SOURCE:
***

Bill Finlator spoke out with courage and conviction

          

W.W. Finlator took his Christianity seriously and acted on it all his long and productive life, speaking out on difficult issues and poking verbal thorns in the sides of those who could bring about change.

When he died Monday at age 93 in Raleigh, his strong voice of concern for the underprivileged and the downtrodden finally fell silent. But his courage and determination will long stand as a model of the loving critic.

For more than a quarter of a century, W.W. Finlator was pastor of Pullen Memorial Baptist Church in Raleigh and one of the most recognizable church leaders in the South. He spoke out when few other ministers were talking about the evils of segregation, the morality of the Vietnam war, the inequities of capital punishment and the devastating social costs of ignorance and poverty.

He coupled his commitment to righting wrongs and bringing to life the teachings of Jesus with determined resistance to what he saw as inappropriate entanglements of church and state. He opposed the placement of copies of such religious symbols as the Ten Commandments in courthouses, arguing that they trivialized the faith. And he thought judges who insisted on opening court with a prayer forced defendants and others present into an unfair position.

“We can be grateful and comforted that men and women on the bench, and in other public offices, are committed to the belief and practice of prayer,” he wrote the Observer in a letter to the editor. “But all of us need the constant reminder that while the Constitution and holy scripture sustain us in private devotions, prayer from such public places as the judge’s bench violates the spirit of both.”

***

SET OF TASKS:
1 - Rewrite the paragraph in the piece on W.W. Finlator that begins "He coupled his commitment" as a short bulleted list that keeps its main facts.
2 - Summarize the piece on W.W. Finlator in two sentences.
3 - Answer these questions from the piece on W.W. Finlator, one per line:
(a) At what age did he die?
(b) Which church did he pastor?
(c) What did he argue that religious symbols in courthouses did to the faith?

DATA BLOCK:
***

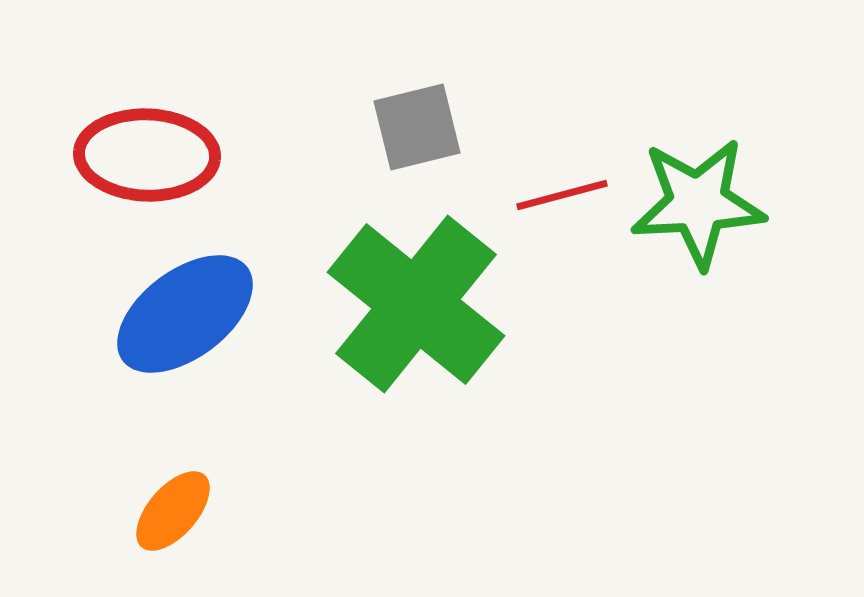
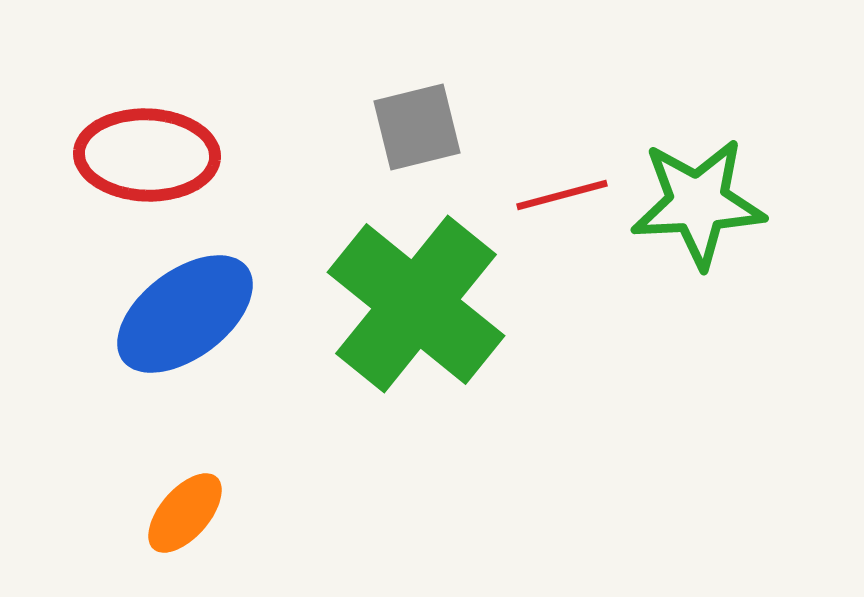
orange ellipse: moved 12 px right, 2 px down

***

ANSWERS TO THE EXERCISE:
1 -
- He joined his commitment to righting wrongs and living out Jesus's teachings with firm resistance to what he saw as inappropriate entanglements of church and state.
- He opposed placing copies of religious symbols such as the Ten Commandments in courthouses and argued that they trivialized the faith.
- He thought judges who insisted on opening court with a prayer forced defendants and others present into an unfair position.

2 - W.W. Finlator, who died Monday at 93 in Raleigh, served for more than a quarter century as pastor of Pullen Memorial Baptist Church and spoke out early against segregation, the Vietnam war, capital punishment, and the costs of ignorance and poverty. He also firmly resisted church-state entanglements, opposing the Ten Commandments in courthouses and prayers opening court, which he wrote violated the spirit of both the Constitution and scripture.

3 -
(a) 93
(b) Pullen Memorial Baptist Church in Raleigh
(c) They trivialized it.